Set your frame in place, then measure and equalize diagonal measurements taken from corner to corner. As long as opposite sides of the frame are equal in length, corners will be exactly 90º when diagonal measurements are the same. Drive temporary wooden stakes into the earth on the outside corners of the ground frame to prevent it from moving out of square.

Watch the video up next for tips on building the ground frame of your hoop house.

VIDEO: Hoop House Ground Frame

Step#2: Drive Ground Pipes

Ground pipes are vertical lengths of 36-inch-long PVC pounded vertically into the ground with a sledge hammer. Drive one ground pipe at each corner of the wooden frame, and another every three feet along the long sides, all tight to the inside face of the ground frame members. Each pair of ground pipes supports one hoop pipe. As you work, have someone hold a piece of scrap wood on top of the pipe as you’re pounding them in, to avoid breaking the PVC.  Drive the pipes so they’re flush with the top edge of the ground frame boards or an inch above.  For an extra heavy-duty installation, make the ground pipes from galvanized steel pipe.
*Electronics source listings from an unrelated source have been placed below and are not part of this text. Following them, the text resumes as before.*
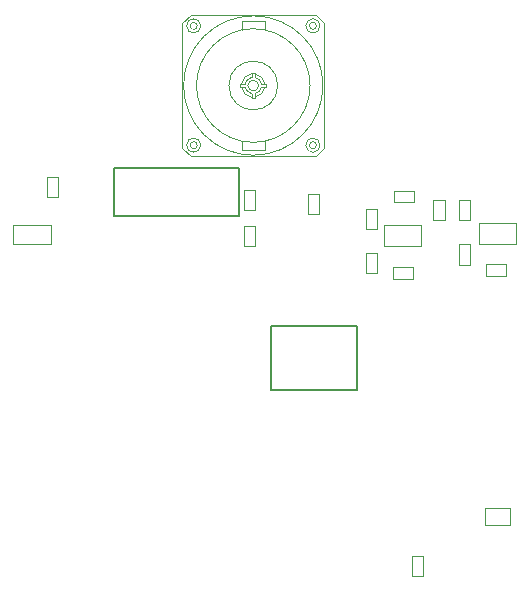
<source format=gbr>
%TF.GenerationSoftware,Altium Limited,Altium Designer,19.0.12 (326)*%
G04 Layer_Color=16711935*
%FSLAX45Y45*%
%MOMM*%
%TF.FileFunction,Other,Mechanical_13*%
%TF.Part,Single*%
G01*
G75*
%TA.AperFunction,NonConductor*%
%ADD51C,0.20000*%
%ADD99C,0.10000*%
D51*
X1310024Y5399124D02*
Y5804124D01*
X2376024D01*
Y5399124D02*
Y5804124D01*
X1310024Y5399124D02*
X2376024D01*
X2644082Y3925282D02*
Y4465282D01*
X3369082D01*
Y3925282D02*
Y4465282D01*
X2644082Y3925282D02*
X3369082D01*
D99*
X3082797Y6500564D02*
G03*
X3082797Y6500564I-589995J0D01*
G01*
X2698815D02*
G03*
X2698815Y6500564I-206012J0D01*
G01*
X2973802D02*
G03*
X2973802Y6500564I-481000J0D01*
G01*
X2047810Y7005564D02*
G03*
X2047810Y7005564I-60000J0D01*
G01*
X3057802Y7005556D02*
G03*
X3057802Y7005556I-60000J0D01*
G01*
X3057794Y5995564D02*
G03*
X3057794Y5995564I-60000J0D01*
G01*
X2047802Y5995572D02*
G03*
X2047802Y5995572I-60000J0D01*
G01*
X2537802Y6500564D02*
G03*
X2537802Y6500564I-45000J0D01*
G01*
X2478130Y6569025D02*
G03*
X2424412Y6515562I14673J-68461D01*
G01*
X2424341Y6485900D02*
G03*
X2477804Y6432182I68461J14673D01*
G01*
X2507475Y6432111D02*
G03*
X2561193Y6485574I-14673J68461D01*
G01*
X2561263Y6515245D02*
G03*
X2507800Y6568963I-68461J-14673D01*
G01*
X2393908Y6485734D02*
G03*
X2477979Y6401669I98894J14830D01*
G01*
X2507633Y6401670D02*
G03*
X2591697Y6485740I-14830J98894D01*
G01*
X2591696Y6515394D02*
G03*
X2507626Y6599459I-98894J-14830D01*
G01*
X2017810Y7005557D02*
G03*
X2017810Y7005557I-30000J0D01*
G01*
X2017809Y5995571D02*
G03*
X2017809Y5995571I-30000J0D01*
G01*
X3027795Y5995571D02*
G03*
X3027795Y5995571I-30000J0D01*
G01*
X3027795Y7005557D02*
G03*
X3027795Y7005557I-30000J0D01*
G01*
X2477972Y6599458D02*
G03*
X2393907Y6515388I14830J-98894D01*
G01*
X2587802Y5955556D02*
Y6030672D01*
X2397579Y5955556D02*
Y6030672D01*
X2587802Y6970472D02*
Y7045572D01*
X2397579Y6970472D02*
Y7045572D01*
Y5955556D02*
X2587802D01*
X2397579Y7045572D02*
X2587802D01*
X1963398Y7100581D02*
X3022207D01*
X1892785Y5971160D02*
Y7029969D01*
X3092787Y5971125D02*
Y7030001D01*
X1963365Y5900580D02*
X3022241D01*
X2507807Y6391584D02*
Y6432183D01*
X2477814Y6391584D02*
X2507807D01*
X2477814D02*
Y6432183D01*
X2561183Y6485576D02*
X2601782D01*
Y6515568D01*
X2561183D02*
X2601782D01*
X2507790Y6568953D02*
Y6609552D01*
X2477798D02*
X2507790D01*
X2477798Y6568953D02*
Y6609552D01*
X2383822Y6515560D02*
X2424421D01*
X2383822Y6485568D02*
Y6515560D01*
Y6485568D02*
X2424421D01*
X1892785Y5971160D02*
X1963365Y5900580D01*
X3022241D02*
X3092787Y5971125D01*
X3022207Y7100581D02*
X3092787Y7030001D01*
X1892785Y7029969D02*
X1963398Y7100581D01*
X3832501Y2515000D02*
X3927502D01*
X3832501Y2345002D02*
X3927502D01*
X3832501D02*
Y2515000D01*
X3927502Y2345002D02*
Y2515000D01*
X4233836Y5534999D02*
X4328837D01*
X4233836Y5365001D02*
X4328837D01*
X4233836D02*
Y5534999D01*
X4328837Y5365001D02*
Y5534999D01*
X747498Y5554999D02*
X842499D01*
X747498Y5725002D02*
X842499D01*
Y5554999D02*
Y5725002D01*
X747498Y5554999D02*
Y5725002D01*
X4017204Y5359413D02*
X4112205D01*
X4017204Y5529411D02*
X4112205D01*
Y5359413D02*
Y5529411D01*
X4017204Y5359413D02*
Y5529411D01*
X2410985Y5313084D02*
X2505981D01*
X2410985Y5143082D02*
X2505981D01*
X2410985D02*
Y5313084D01*
X2505981Y5143082D02*
Y5313084D01*
X2410982Y5443084D02*
Y5613084D01*
X2505982Y5443084D02*
Y5613084D01*
X2410982D02*
X2505982D01*
X2410982Y5443084D02*
X2505982D01*
X3676066Y4865365D02*
Y4960366D01*
X3846068Y4865365D02*
Y4960366D01*
X3676066Y4865365D02*
X3846068D01*
X3676066Y4960366D02*
X3846068D01*
X4452499Y2779998D02*
Y2919997D01*
X4667500Y2779998D02*
Y2919997D01*
X4452499Y2779998D02*
X4667500D01*
X4452499Y2919997D02*
X4667500D01*
X3051812Y5408676D02*
Y5578676D01*
X2956812Y5408676D02*
Y5578676D01*
Y5408676D02*
X3051812D01*
X2956812Y5578676D02*
X3051812D01*
X4233836Y5154999D02*
X4328837D01*
X4233836Y4985002D02*
X4328837D01*
X4233836D02*
Y5154999D01*
X4328837Y4985002D02*
Y5154999D01*
X4632047Y4890758D02*
Y4985759D01*
X4462045Y4890758D02*
Y4985759D01*
X4632047D01*
X4462045Y4890758D02*
X4632047D01*
X3538574Y5282968D02*
Y5452968D01*
X3443574Y5282968D02*
Y5452968D01*
Y5282968D02*
X3538574D01*
X3443574Y5452968D02*
X3538574D01*
X3443576Y5082970D02*
X3538572D01*
X3443576Y4912968D02*
X3538572D01*
X3443576D02*
Y5082970D01*
X3538572Y4912968D02*
Y5082970D01*
X3683598Y5610608D02*
X3853598D01*
X3683598Y5515608D02*
X3853598D01*
Y5610608D01*
X3683598Y5515608D02*
Y5610608D01*
X460000Y5159999D02*
Y5319999D01*
X780000D01*
Y5159999D02*
Y5319999D01*
X460000Y5159999D02*
X780000D01*
X3602224Y5137966D02*
X3912226D01*
X3602224Y5317966D02*
X3912226D01*
Y5137966D02*
Y5317966D01*
X3602224Y5137966D02*
Y5317966D01*
X4405001Y5159998D02*
X4714998D01*
X4405001Y5339998D02*
X4714998D01*
Y5159998D02*
Y5339998D01*
X4405001Y5159998D02*
Y5339998D01*
%TF.MD5,768addc2357d0983fdb4e3601b5b6caf*%
M02*

</source>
TECH TIP: Hoop House Floor

Depending on how you use your hoop house, the floor surface may be more important than you think. Foot traffic is the reason why. If you’ll be using your hoop house for seedling flats and pots, the soil is quite likely to turn into a trampled, dusty and muddy mess as you walk in an out for watering, weeding and transplanting. Any kind of pathways you create should be made of light, organic material that doesn’t permanently damage the soil. Clean straw is an excellent pathway option, but it’s not available everywhere. If you live in a forested region, as I do, sawdust, planer shavings or shredded tree bark is a perfect choice for  hoop house pathways and floors.